Chen et al2 state: “A fixed-effect model was applied if no significant heterogeneity was observed; otherwise, a random-effects model was used.” This approach is not consistent with what is generally considered to be a standard statistical practice in meta-analyses. For example, in one of the leading texts on meta-analysis, Borenstein et al4 state: “Some have adopted the practice of starting with a fixed-effect model and then switching to a random-effects model if the test of homogeneity is statistically significant. This practice should be discouraged because the decision to use the random-effects model should be based on our understanding of whether or not all studies share a common effect size, and not on the outcome of a statistical test (especially since the test for heterogeneity often suffers from low power).” Chen et al2 could have provided better justification for using a fixed-effects model instead of a random-effects model. Similarly, their use of a fixed-effects model for their meta-analysis is not consistent with their use of random-effects meta-regression: “The random-effect meta-regression analyses were performed to determine whether age had an impact on various outcomes.” It should be noted that Chen et al2 did not comment on the “file drawer problem” where unpublished negative studies may exist that were not included in the meta-analysis.

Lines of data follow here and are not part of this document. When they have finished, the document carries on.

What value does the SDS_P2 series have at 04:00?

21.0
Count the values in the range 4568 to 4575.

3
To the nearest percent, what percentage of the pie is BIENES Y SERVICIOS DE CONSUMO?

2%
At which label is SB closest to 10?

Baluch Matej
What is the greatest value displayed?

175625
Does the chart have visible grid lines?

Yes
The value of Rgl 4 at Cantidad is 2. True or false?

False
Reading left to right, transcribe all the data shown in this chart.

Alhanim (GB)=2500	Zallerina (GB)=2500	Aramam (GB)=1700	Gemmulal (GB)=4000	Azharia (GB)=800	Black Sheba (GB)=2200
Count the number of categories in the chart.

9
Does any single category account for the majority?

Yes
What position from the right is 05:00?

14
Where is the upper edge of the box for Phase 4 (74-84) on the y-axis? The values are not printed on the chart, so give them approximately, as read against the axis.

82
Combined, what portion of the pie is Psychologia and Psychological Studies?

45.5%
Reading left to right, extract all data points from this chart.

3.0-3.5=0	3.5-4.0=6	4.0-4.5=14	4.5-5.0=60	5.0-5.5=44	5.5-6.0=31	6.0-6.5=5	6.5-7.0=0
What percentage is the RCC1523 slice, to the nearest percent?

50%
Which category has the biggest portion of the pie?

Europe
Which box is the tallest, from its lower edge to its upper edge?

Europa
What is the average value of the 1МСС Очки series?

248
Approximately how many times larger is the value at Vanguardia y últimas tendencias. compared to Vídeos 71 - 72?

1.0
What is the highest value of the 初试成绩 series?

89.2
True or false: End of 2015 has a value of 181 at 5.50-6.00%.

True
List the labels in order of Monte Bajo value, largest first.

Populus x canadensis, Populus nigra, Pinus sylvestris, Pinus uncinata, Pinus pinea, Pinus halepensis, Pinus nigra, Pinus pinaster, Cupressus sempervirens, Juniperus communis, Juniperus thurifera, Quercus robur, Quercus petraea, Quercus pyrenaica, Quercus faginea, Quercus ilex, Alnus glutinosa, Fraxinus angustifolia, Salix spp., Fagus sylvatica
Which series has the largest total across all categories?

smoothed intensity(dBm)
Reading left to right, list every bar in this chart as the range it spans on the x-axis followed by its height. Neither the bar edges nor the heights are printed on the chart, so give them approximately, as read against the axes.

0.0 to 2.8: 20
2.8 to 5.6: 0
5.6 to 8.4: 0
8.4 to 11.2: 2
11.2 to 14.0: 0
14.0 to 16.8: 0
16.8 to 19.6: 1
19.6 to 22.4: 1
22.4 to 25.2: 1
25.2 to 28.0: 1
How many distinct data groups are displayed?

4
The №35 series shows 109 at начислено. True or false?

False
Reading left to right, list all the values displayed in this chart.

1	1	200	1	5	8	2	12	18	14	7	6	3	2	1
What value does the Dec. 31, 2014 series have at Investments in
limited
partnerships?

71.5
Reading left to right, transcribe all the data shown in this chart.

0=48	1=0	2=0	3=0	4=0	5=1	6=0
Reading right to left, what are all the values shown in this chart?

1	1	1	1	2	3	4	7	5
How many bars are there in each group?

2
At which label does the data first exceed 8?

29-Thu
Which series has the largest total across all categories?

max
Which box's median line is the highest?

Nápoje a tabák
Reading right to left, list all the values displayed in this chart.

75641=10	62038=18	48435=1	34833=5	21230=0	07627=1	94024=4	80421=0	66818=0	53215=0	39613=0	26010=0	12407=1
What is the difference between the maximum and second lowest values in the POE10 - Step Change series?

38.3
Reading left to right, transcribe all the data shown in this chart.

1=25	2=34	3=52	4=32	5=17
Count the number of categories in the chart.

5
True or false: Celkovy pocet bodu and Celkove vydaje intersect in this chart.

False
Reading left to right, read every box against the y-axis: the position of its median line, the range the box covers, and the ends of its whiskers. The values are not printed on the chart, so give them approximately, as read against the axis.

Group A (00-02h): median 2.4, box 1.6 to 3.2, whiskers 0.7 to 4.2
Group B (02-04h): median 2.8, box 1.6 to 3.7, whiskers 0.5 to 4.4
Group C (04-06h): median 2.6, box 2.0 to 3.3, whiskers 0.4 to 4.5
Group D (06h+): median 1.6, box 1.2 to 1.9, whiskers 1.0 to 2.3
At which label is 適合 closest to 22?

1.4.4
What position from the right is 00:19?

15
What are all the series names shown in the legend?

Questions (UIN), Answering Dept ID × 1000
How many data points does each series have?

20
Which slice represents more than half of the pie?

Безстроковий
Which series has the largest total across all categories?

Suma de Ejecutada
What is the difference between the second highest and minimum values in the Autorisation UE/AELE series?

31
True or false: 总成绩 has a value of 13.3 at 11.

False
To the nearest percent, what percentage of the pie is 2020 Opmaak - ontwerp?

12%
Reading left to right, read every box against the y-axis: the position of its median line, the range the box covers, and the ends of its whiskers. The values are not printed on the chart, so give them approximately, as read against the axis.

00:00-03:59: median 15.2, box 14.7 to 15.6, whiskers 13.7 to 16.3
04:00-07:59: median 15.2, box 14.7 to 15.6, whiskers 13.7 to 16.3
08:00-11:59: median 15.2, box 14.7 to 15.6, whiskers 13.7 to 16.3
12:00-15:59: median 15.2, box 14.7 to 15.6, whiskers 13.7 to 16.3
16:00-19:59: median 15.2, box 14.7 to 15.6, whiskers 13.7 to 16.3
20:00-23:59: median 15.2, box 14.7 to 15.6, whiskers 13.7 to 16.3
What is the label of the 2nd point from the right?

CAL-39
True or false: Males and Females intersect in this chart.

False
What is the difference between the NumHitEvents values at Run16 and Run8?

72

Suggestions for future studies

Despite certain limitations, this analysis opens doors for the use of DOACs in the management of LVT. Several unanswered questions, including efficacy of LVT dissolution, need to be better defined in randomized controlled trials. From a clinical standpoint, there is also a need to know the duration of anticoagulation therapy. We propose new studies with the addition of surrogate markers, for example, D-dimer, to better define clot dissolution. Plasma D-dimer has issues with modest specificity but has excellent sensitivity. It can also serve as a marker of clot dissolution within individual patients. We have used the D-dimer level to guide anticoagulation therapy in in an elderly patient. Her D-dimer level normalized over the course of 3 months on DOAC therapy.5 If future studies were to combine anatomic markers of LVT, with pathophysiologic elevation in plasma D-dimer levels, the treating physician could obtain evidence of efficacy with a specific therapeutic anticoagulant by measuring serial plasma D-dimer levels. If D-dimer levels fail to normalize, the patient could be switched to another anticoagulant. We have proposed such combined anatomic and pathophysiologic assessments in the management of left atrial appendage thrombus in patients with atrial fibrillation and possible embolic stroke.6

Summary

We are thankful to the authors for providing us with a comprehensive meta-analysis that increases all clinicians’ confidence in further evaluating the role of DOACs in the therapy of LVT. We also note that treatment with these agents is much easier to manage both for the patient and clinician and are generally associated with much less clinically relevant bleeding.

We congratulate the authors for taking a major step in defining the role of DOACs in patients with LVT. Their meta-analysis should serve as a background for a larger randomized controlled trial to evaluate efficacy and safety of DOACs in the treatment of patients with LVT.